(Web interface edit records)

================

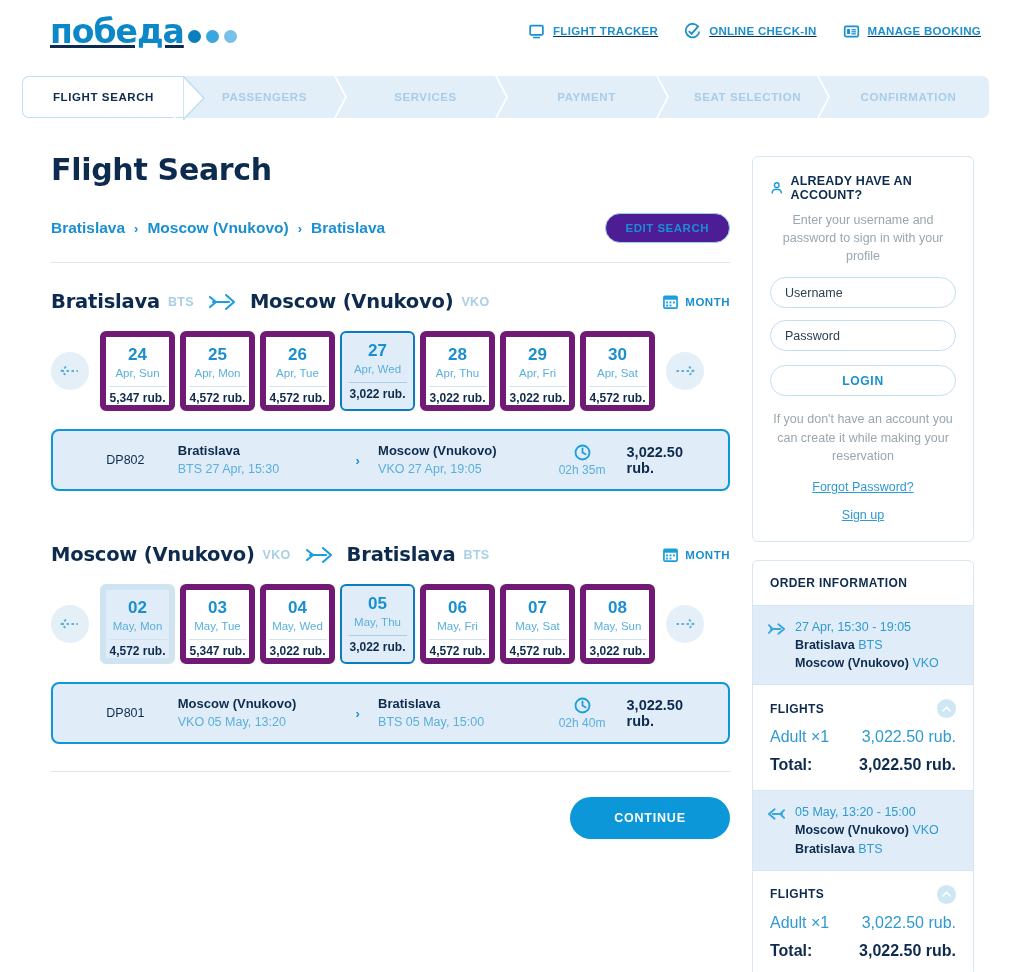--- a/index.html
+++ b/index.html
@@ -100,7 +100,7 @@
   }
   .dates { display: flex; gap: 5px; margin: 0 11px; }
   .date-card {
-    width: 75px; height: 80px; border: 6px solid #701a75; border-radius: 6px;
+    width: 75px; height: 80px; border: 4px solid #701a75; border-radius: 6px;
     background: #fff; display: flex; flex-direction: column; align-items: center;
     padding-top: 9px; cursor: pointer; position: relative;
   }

================

* The task *
Transcribe the records above verbatim. Do not carry over any picture.

* Task response *
--- a/index.html
+++ b/index.html
@@ -100,7 +100,7 @@
   }
   .dates { display: flex; gap: 5px; margin: 0 11px; }
   .date-card {
-    width: 75px; height: 80px; border: 6px solid #701a75; border-radius: 6px;
+    width: 75px; height: 80px; border: 4px solid #701a75; border-radius: 6px;
     background: #fff; display: flex; flex-direction: column; align-items: center;
     padding-top: 9px; cursor: pointer; position: relative;
   }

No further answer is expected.